**PAGE EXCERPT**
------------------------------------------------------------

New mutations of acetylcholinesterase in Bactrocera dorsalis populations across southern China and impact on resistance to organophosphate

Bactrocera dorsalis, a highly destructive and invasive fruit pest, has spread from the south to the north, significantly increasing the risk to agricultural and horticultural crops worldwide. Currently, chemical insecticides remain the primary method of controlling B. dorsalis. Chlorpyrifos, an organophosphate insecticide, has become the main alternative in China following the 2008 ban on five highly toxic organophosphates. However, the current status of resistance and its underlying mechanisms remain largely unclear. The study monitored the resistance levels of five field populations in China, revealing moderate resistance to chlorpyrifos (resistance ratios 7.57-17.06-fold). Six mutations (I214V, G420A, G488S, Q643R, H645L and T659A) in the target acetylcholinesterase 2 (AChE2) of chlorpyrifos were firstly identified, with high heterogeneity among field populations. This significant association were found between the G420A mutation frequency and chlorpyrifos resistance, evidence in both the individual survival rates and the population resistance levels. In vitro expression of ten AChE2 variation showed G420A conferred greater reduced sensitivity to chlopyrifos than other mutations, while H645L and T659A combined with Q643R increased sensitivity. Most variants retained substantial substrate hydrolysis activity. We compared twelve mutations in AChE2 reported in insects and discussed their implications. These provides critical insights into B. dorsalis control strategies and the development of more effective insecticides targeting AChE2 in insects.

------------------------------------------------------------

**SOURCE DATA**
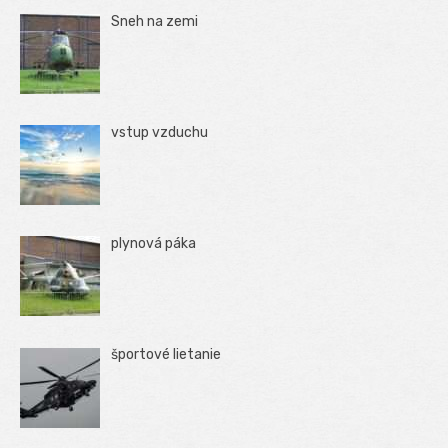
Sneh na zemi
vstup vzduchu
plynová páka
športové lietanie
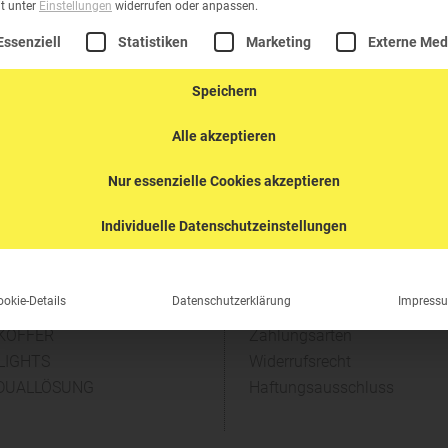
it unter
Einstellungen
widerrufen oder anpassen.
lgt eine Liste der Service-Gruppen, für die eine Einwilligung erte
Essenziell
Statistiken
Marketing
Externe Med
Speichern
Alle akzeptieren
Nur essenzielle Cookies akzeptieren
Individuelle Datenschutzeinstellungen
UKTBEREICHE
VERSAND & ZAHLUNG
ookie-Details
Datenschutzerklärung
Impress
TZKOFFER
Versandkosten
KOFFER
Zahlungsarten
 LIGHTS
Widerrufsrecht
IDUALLÖSUNG
Haftungsausschluss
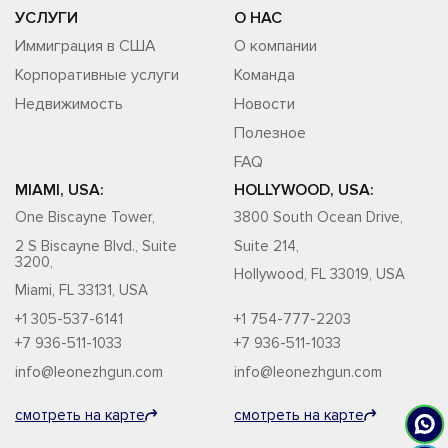
УСЛУГИ
О НАС
Иммиграция в США
О компании
Корпоративные услуги
Команда
Недвижимость
Новости
Полезное
FAQ
MIAMI, USA:
HOLLYWOOD, USA:
One Biscayne Tower,
3800 South Ocean Drive,
2 S Biscayne Blvd., Suite
Suite 214,
3200,
Hollywood, FL 33019, USA
Miami, FL 33131, USA
+1 305-537-6141
+1 754-777-2203
+7 936-511-1033
+7 936-511-1033
info@leonezhgun.com
info@leonezhgun.com
смотреть на карте
смотреть на карте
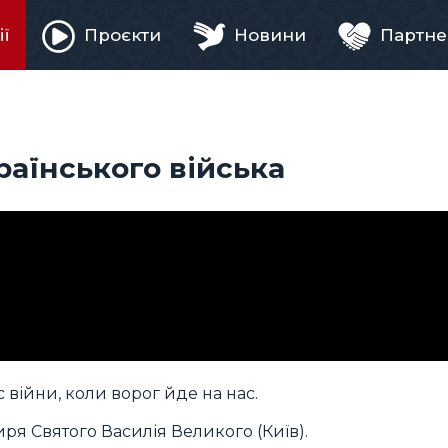
ії
Проєкти
Новини
Партне
ня
раїнського війська
 війни, коли ворог йде на нас.
иря Святого Василія Великого (Київ).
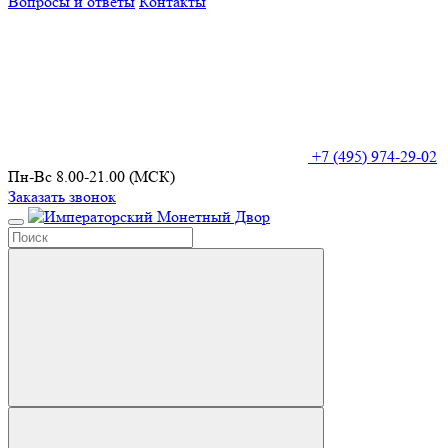
Вопросы и ответы
Контакты
+7 (495) 974-29-02
Пн-Вс 8.00-21.00 (МСК)
Заказать звонок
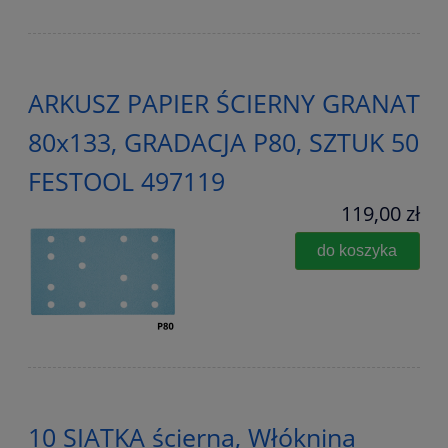
ARKUSZ PAPIER ŚCIERNY GRANAT
80x133, GRADACJA P80, SZTUK 50
FESTOOL 497119
119,00 zł
do koszyka
10 SIATKA ścierna, Włóknina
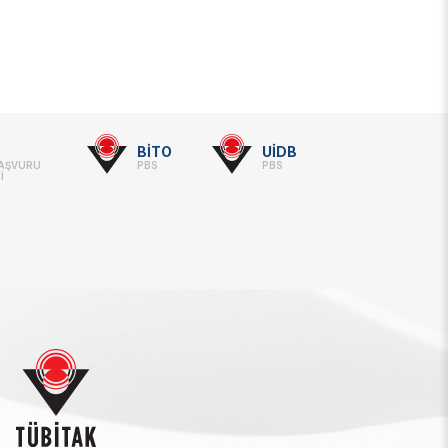
BİTO
UİDB
BAŞVURU
PBS
PBS
İ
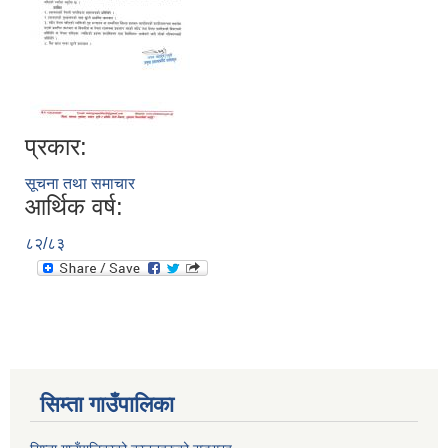
प्रकार:
सूचना तथा समाचार
आर्थिक वर्ष:
८२/८३
सिम्ता गाउँपालिका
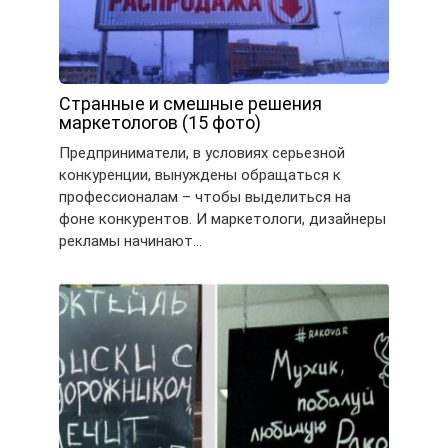
Странные и смешные решения
маркетологов (15 фото)
Предприниматели, в условиях серьезной
конкуренции, вынуждены обращаться к
профессионалам – чтобы выделиться на
фоне конкурентов. И маркетологи, дизайнеры
рекламы начинают…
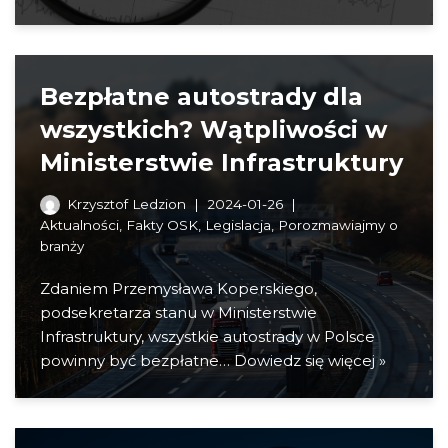
Bezpłatne autostrady dla
wszystkich? Wątpliwości w
Ministerstwie Infrastruktury
Krzysztof Ledzion
2024-01-26
Aktualności
,
Fakty OSK
,
Legislacja
,
Porozmawiajmy o
branży
Zdaniem Przemysława Koperskiego,
podsekretarza stanu w Ministerstwie
Infrastruktury, wszystkie autostrady w Polsce
powinny być bezpłatne…
Dowiedz się więcej »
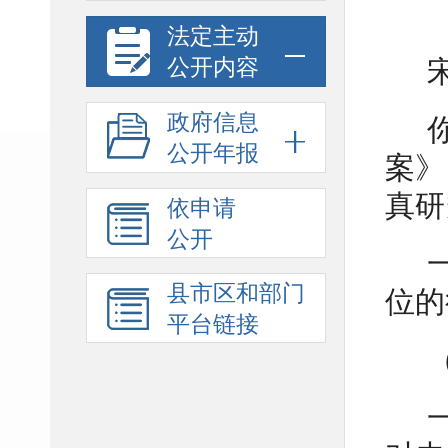
法定主动
公开内容
政府信息
公开年报
案》
真研
依申请
公开
县市区和部门
位的
平台链接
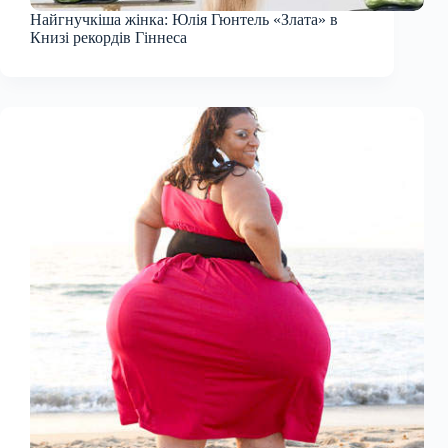
Найгнучкіша жінка: Юлія Гюнтель «Злата» в
Книзі рекордів Гіннеса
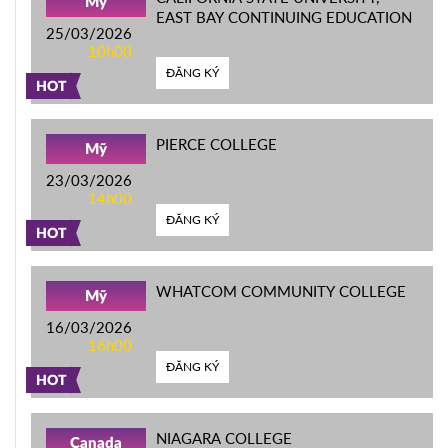
Mỹ
EAST BAY CONTINUING EDUCATION
25/03/2026
10h00
ĐĂNG KÝ
HOT
PIERCE COLLEGE
Mỹ
23/03/2026
14h00
ĐĂNG KÝ
HOT
WHATCOM COMMUNITY COLLEGE
Mỹ
16/03/2026
16h00
ĐĂNG KÝ
HOT
NIAGARA COLLEGE
Canada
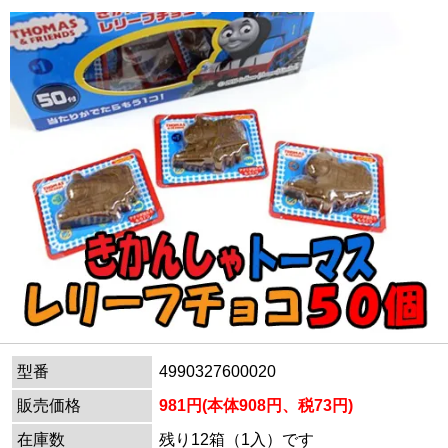
型番
4990327600020
販売価格
981円(本体908円、税73円)
在庫数
残り12箱（1入）です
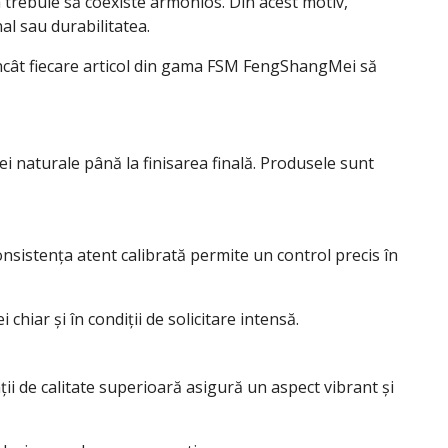
 trebuie să coexiste armonios. Din acest motiv,
al sau durabilitatea.
 încât fiecare articol din gama FSM FengShangMei să
 naturale până la finisarea finală. Produsele sunt
onsistența atent calibrată permite un control precis în
hiar și în condiții de solicitare intensă.
 de calitate superioară asigură un aspect vibrant și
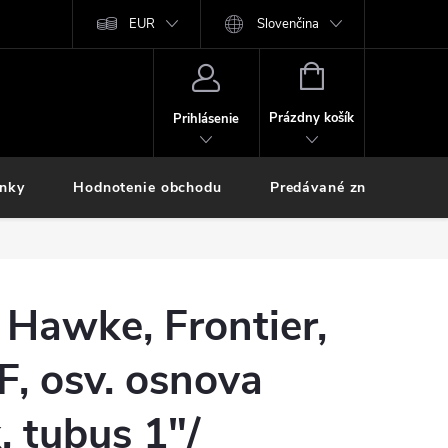
EUR
Slovenčina
NÁKUPNÝ
KOŠÍK
Prázdny košík
Prihlásenie
inky
Hodnotenie obchodu
Predávané značky
Hawke, Frontier,
, osv. osnova
, tubus 1"/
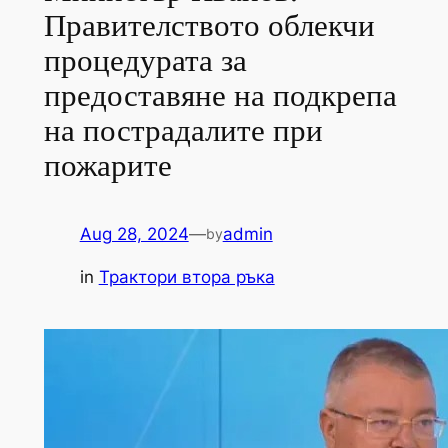
Правителството облекчи
процедурата за
предоставяне на подкрепа
на пострадалите при
пожарите
Aug 28, 2024
—
admin
by
in
Трактори втора ръка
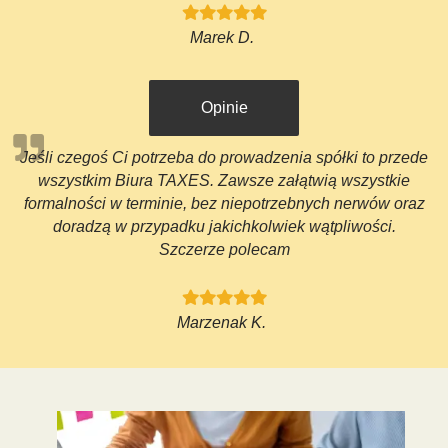
Marek D.
Opinie
Jeśli czegoś Ci potrzeba do prowadzenia spółki to przede
wszystkim Biura TAXES. Zawsze załątwią wszystkie
formalności w terminie, bez niepotrzebnych nerwów oraz
doradzą w przypadku jakichkolwiek wątpliwości.
Szczerze polecam
Marzenak K.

------------------------------------------------------------

**QUESTIONS ON THE MATERIAL**
A – For each statement below, say whether it agrees with the abstract on Bactrocera dorsalis. Answer yes or no, and quote the deciding words of the abstract exactly.
(i) Chlorpyrifos became the main alternative in China after a 2008 ban on five highly toxic organophosphates.
(ii) The five field populations showed high resistance to chlorpyrifos.
(iii) Most of the variants lost their substrate hydrolysis activity.
B – Using the abstract on Bactrocera dorsalis, answer these questions:
(i) What is currently the primary method of controlling B. dorsalis?
(ii) How many mutations in AChE2 were identified for the first time?
(iii) How many mutations in AChE2 reported in insects were compared?

**SOLUTIONS TO THE PROBLEMS**
A –
(i) Yes: "Chlorpyrifos, an organophosphate insecticide, has become the main alternative in China following the 2008 ban on five highly toxic organophosphates."
(ii) No: "revealing moderate resistance to chlorpyrifos (resistance ratios 7.57-17.06-fold)"
(iii) No: "Most variants retained substantial substrate hydrolysis activity."

B –
(i) Chemical insecticides
(ii) Six
(iii) Twelve